From the records below, find each line with the string "tail" and copy it.

[Opening Materials provided section]

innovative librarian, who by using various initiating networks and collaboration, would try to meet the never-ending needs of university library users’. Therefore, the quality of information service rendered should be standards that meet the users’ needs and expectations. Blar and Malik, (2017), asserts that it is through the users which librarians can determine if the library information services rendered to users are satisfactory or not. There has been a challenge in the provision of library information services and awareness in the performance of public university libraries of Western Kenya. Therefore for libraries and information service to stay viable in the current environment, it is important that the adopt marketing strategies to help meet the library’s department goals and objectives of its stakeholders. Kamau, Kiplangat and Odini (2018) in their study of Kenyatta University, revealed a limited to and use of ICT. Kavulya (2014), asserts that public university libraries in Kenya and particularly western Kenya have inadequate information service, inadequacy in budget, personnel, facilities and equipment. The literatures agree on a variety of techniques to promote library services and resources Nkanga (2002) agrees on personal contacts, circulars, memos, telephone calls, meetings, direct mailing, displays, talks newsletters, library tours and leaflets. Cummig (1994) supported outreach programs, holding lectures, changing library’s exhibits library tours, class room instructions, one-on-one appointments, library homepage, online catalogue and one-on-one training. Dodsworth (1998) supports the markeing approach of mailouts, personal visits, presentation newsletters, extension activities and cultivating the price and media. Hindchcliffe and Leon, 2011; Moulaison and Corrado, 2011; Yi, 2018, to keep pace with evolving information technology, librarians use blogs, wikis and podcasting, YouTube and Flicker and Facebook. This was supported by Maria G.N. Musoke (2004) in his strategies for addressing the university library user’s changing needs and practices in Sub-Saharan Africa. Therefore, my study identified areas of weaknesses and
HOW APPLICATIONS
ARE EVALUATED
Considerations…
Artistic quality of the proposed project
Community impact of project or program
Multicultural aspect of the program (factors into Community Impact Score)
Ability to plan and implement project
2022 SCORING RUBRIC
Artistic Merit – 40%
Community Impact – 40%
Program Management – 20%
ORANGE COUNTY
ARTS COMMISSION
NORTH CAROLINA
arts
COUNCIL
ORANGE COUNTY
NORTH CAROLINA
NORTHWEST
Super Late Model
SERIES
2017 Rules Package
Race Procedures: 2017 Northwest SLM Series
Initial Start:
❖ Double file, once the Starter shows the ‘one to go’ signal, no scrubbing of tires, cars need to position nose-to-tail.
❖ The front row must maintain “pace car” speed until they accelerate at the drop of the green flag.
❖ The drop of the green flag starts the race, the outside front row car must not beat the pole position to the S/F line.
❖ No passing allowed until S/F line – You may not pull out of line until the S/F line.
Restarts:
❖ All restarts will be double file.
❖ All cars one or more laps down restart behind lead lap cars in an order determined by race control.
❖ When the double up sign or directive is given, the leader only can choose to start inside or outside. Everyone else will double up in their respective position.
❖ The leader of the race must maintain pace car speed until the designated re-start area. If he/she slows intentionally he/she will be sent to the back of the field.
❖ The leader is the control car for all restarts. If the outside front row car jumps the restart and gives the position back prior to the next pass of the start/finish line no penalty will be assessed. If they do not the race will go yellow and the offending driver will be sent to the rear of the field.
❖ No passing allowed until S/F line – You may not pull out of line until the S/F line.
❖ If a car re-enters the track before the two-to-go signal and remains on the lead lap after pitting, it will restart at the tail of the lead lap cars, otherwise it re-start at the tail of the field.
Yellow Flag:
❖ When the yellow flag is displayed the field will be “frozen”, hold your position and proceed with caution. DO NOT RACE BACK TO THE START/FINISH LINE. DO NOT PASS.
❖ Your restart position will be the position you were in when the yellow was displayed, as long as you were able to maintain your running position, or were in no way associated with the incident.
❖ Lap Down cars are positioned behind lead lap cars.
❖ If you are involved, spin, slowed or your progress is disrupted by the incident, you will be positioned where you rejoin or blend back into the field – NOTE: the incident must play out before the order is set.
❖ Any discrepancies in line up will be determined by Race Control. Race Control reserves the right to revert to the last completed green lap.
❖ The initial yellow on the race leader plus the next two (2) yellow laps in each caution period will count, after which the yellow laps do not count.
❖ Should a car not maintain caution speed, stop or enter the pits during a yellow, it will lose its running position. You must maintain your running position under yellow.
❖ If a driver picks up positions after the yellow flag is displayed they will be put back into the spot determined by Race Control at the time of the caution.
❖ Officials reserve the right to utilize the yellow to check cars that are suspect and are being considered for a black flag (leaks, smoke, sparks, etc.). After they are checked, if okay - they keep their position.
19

[Closing Materials provided section]

Written response:
❖ Double file, once the Starter shows the ‘one to go’ signal, no scrubbing of tires, cars need to position nose-to-tail.
❖ If a car re-enters the track before the two-to-go signal and remains on the lead lap after pitting, it will restart at the tail of the lead lap cars, otherwise it re-start at the tail of the field.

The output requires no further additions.